— Begin Task data —
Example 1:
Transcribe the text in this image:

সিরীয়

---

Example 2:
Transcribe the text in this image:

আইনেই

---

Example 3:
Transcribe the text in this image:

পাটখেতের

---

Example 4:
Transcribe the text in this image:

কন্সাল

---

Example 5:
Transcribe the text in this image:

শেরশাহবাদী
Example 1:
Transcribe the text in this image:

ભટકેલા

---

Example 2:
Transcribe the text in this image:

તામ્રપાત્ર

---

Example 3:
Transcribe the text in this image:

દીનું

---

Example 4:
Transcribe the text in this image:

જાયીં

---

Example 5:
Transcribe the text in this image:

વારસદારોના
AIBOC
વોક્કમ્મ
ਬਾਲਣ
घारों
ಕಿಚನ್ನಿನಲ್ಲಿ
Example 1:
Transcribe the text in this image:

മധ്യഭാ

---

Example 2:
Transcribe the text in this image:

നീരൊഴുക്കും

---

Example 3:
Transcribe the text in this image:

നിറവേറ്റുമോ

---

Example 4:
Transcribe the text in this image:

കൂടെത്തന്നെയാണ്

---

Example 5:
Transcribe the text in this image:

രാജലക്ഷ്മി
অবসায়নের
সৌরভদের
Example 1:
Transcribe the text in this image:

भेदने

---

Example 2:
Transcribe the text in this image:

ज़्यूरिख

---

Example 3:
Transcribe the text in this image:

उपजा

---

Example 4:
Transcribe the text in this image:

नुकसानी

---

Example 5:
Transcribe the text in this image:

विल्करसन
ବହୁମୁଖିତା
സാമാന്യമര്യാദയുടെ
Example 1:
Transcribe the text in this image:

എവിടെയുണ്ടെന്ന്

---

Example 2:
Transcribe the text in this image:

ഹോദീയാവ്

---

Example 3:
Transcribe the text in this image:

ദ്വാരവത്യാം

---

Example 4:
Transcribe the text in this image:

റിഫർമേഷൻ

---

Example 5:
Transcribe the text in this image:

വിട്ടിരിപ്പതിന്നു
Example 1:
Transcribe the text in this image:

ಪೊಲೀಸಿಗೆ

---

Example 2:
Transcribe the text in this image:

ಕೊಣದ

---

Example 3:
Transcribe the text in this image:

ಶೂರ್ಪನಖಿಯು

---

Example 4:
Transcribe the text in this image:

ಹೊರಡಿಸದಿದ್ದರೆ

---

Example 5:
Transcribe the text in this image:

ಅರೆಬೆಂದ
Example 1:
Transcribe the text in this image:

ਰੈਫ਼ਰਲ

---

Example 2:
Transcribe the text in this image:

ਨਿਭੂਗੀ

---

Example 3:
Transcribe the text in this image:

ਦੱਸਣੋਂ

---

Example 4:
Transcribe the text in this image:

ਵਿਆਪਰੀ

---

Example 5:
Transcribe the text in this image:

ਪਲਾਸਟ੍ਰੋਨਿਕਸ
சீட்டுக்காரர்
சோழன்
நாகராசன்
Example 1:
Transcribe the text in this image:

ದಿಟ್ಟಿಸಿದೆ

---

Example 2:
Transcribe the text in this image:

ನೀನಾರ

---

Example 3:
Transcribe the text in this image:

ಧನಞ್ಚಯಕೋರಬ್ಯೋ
— End Task data —
Problem statement: Turn the words from all the items above into a JSON list of strings, one string per line, with blank lines left out.

Worked answer:
[
  "Example 1:",
  "Transcribe the text in this image:",
  "সিরীয়",
  "---",
  "Example 2:",
  "Transcribe the text in this image:",
  "আইনেই",
  "---",
  "Example 3:",
  "Transcribe the text in this image:",
  "পাটখেতের",
  "---",
  "Example 4:",
  "Transcribe the text in this image:",
  "কন্সাল",
  "---",
  "Example 5:",
  "Transcribe the text in this image:",
  "শেরশাহবাদী",
  "Example 1:",
  "Transcribe the text in this image:",
  "ભટકેલા",
  "---",
  "Example 2:",
  "Transcribe the text in this image:",
  "તામ્રપાત્ર",
  "---",
  "Example 3:",
  "Transcribe the text in this image:",
  "દીનું",
  "---",
  "Example 4:",
  "Transcribe the text in this image:",
  "જાયીં",
  "---",
  "Example 5:",
  "Transcribe the text in this image:",
  "વારસદારોના",
  "AIBOC",
  "વોક્કમ્મ",
  "ਬਾਲਣ",
  "घारों",
  "ಕಿಚನ್ನಿನಲ್ಲಿ",
  "Example 1:",
  "Transcribe the text in this image:",
  "മധ്യഭാ",
  "---",
  "Example 2:",
  "Transcribe the text in this image:",
  "നീരൊഴുക്കും",
  "---",
  "Example 3:",
  "Transcribe the text in this image:",
  "നിറവേറ്റുമോ",
  "---",
  "Example 4:",
  "Transcribe the text in this image:",
  "കൂടെത്തന്നെയാണ്",
  "---",
  "Example 5:",
  "Transcribe the text in this image:",
  "രാജലക്ഷ്മി",
  "অবসায়নের",
  "সৌরভদের",
  "Example 1:",
  "Transcribe the text in this image:",
  "भेदने",
  "---",
  "Example 2:",
  "Transcribe the text in this image:",
  "ज़्यूरिख",
  "---",
  "Example 3:",
  "Transcribe the text in this image:",
  "उपजा",
  "---",
  "Example 4:",
  "Transcribe the text in this image:",
  "नुकसानी",
  "---",
  "Example 5:",
  "Transcribe the text in this image:",
  "विल्करसन",
  "ବହୁମୁଖିତା",
  "സാമാന്യമര്യാദയുടെ",
  "Example 1:",
  "Transcribe the text in this image:",
  "എവിടെയുണ്ടെന്ന്",
  "---",
  "Example 2:",
  "Transcribe the text in this image:",
  "ഹോദീയാവ്",
  "---",
  "Example 3:",
  "Transcribe the text in this image:",
  "ദ്വാരവത്യാം",
  "---",
  "Example 4:",
  "Transcribe the text in this image:",
  "റിഫർമേഷൻ",
  "---",
  "Example 5:",
  "Transcribe the text in this image:",
  "വിട്ടിരിപ്പതിന്നു",
  "Example 1:",
  "Transcribe the text in this image:",
  "ಪೊಲೀಸಿಗೆ",
  "---",
  "Example 2:",
  "Transcribe the text in this image:",
  "ಕೊಣದ",
  "---",
  "Example 3:",
  "Transcribe the text in this image:",
  "ಶೂರ್ಪನಖಿಯು",
  "---",
  "Example 4:",
  "Transcribe the text in this image:",
  "ಹೊರಡಿಸದಿದ್ದರೆ",
  "---",
  "Example 5:",
  "Transcribe the text in this image:",
  "ಅರೆಬೆಂದ",
  "Example 1:",
  "Transcribe the text in this image:",
  "ਰੈਫ਼ਰਲ",
  "---",
  "Example 2:",
  "Transcribe the text in this image:",
  "ਨਿਭੂਗੀ",
  "---",
  "Example 3:",
  "Transcribe the text in this image:",
  "ਦੱਸਣੋਂ",
  "---",
  "Example 4:",
  "Transcribe the text in this image:",
  "ਵਿਆਪਰੀ",
  "---",
  "Example 5:",
  "Transcribe the text in this image:",
  "ਪਲਾਸਟ੍ਰੋਨਿਕਸ",
  "சீட்டுக்காரர்",
  "சோழன்",
  "நாகராசன்",
  "Example 1:",
  "Transcribe the text in this image:",
  "ದಿಟ್ಟಿಸಿದೆ",
  "---",
  "Example 2:",
  "Transcribe the text in this image:",
  "ನೀನಾರ",
  "---",
  "Example 3:",
  "Transcribe the text in this image:",
  "ಧನಞ್ಚಯಕೋರಬ್ಯೋ"
]